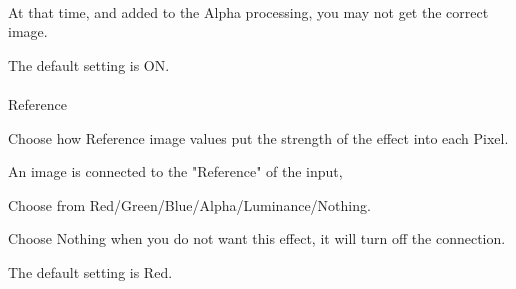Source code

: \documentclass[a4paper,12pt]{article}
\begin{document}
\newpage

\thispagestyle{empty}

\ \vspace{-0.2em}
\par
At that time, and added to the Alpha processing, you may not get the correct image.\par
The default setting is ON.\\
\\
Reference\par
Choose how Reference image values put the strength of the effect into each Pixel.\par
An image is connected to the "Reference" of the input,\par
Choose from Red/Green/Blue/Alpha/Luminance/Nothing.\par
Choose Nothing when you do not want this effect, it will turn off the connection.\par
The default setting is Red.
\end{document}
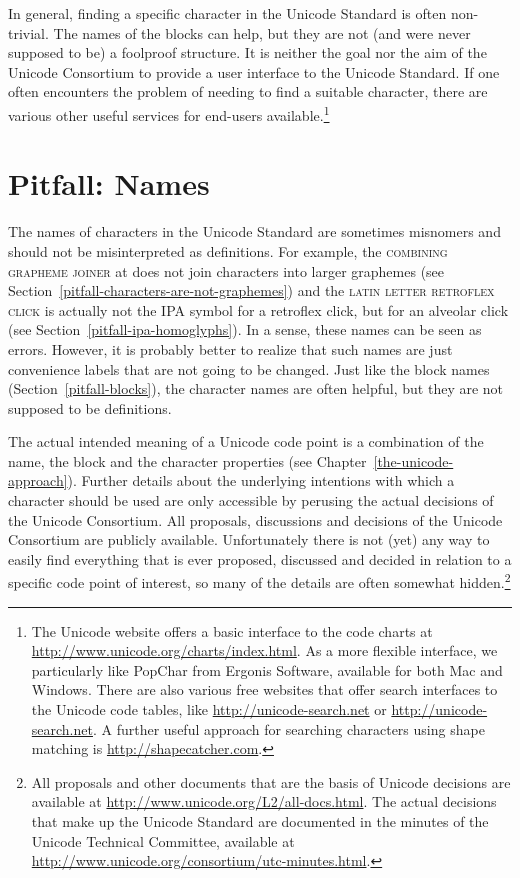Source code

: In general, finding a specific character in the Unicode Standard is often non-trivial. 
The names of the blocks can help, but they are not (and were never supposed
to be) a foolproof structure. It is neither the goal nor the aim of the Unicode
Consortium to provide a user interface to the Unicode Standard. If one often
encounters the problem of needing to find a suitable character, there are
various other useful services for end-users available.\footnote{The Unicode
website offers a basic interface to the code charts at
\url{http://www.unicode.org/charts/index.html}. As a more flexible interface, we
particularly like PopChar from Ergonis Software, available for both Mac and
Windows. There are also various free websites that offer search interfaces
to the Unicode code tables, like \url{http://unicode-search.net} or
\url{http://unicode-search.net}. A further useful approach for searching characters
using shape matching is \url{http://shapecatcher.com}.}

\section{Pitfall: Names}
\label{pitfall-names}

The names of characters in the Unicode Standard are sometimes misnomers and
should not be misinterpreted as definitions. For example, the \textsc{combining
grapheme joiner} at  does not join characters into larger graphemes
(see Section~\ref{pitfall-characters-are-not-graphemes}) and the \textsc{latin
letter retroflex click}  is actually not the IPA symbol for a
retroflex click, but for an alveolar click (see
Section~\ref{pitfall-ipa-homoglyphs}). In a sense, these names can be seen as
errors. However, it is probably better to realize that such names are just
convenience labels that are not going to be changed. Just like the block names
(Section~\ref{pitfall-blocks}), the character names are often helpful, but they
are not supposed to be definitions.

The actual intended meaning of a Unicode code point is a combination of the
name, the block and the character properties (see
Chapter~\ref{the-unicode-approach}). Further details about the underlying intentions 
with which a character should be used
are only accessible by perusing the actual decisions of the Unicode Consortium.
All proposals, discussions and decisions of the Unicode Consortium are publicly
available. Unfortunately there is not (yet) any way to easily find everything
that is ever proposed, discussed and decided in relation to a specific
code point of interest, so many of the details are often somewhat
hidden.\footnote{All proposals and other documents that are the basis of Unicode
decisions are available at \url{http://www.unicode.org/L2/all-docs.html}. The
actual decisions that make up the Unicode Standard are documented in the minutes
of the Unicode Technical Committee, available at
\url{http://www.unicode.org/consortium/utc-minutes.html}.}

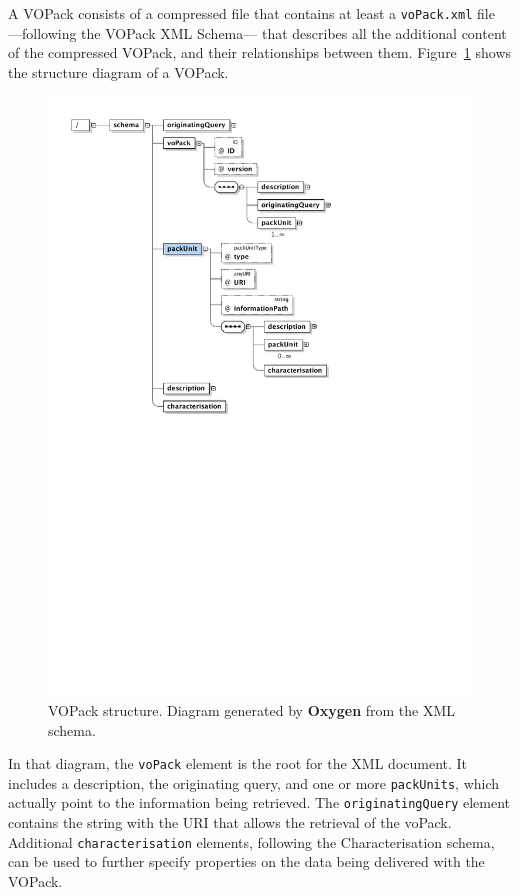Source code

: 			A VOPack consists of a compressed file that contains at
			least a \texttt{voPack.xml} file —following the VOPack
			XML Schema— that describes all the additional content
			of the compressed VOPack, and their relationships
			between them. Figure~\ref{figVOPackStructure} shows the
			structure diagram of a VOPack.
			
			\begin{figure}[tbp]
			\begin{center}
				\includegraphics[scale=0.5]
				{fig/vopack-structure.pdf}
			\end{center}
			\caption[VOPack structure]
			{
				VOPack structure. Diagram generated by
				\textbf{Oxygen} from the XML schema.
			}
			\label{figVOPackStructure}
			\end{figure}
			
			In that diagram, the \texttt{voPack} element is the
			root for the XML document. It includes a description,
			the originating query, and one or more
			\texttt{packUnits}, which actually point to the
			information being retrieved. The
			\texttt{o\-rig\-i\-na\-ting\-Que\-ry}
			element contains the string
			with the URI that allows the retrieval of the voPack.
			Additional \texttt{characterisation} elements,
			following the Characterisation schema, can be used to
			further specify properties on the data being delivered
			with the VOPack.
○ ○ ○ ○ ○ ○ ○
● **DESCRIPTION OF THE TASK**: Above are the records; report each line in them that includes the word "Nothing".

● **TASK SOLUTION**:
Choose from Red/Green/Blue/Alpha/Luminance/Nothing.\par
Choose Nothing when you do not want this effect, it will turn off the connection.\par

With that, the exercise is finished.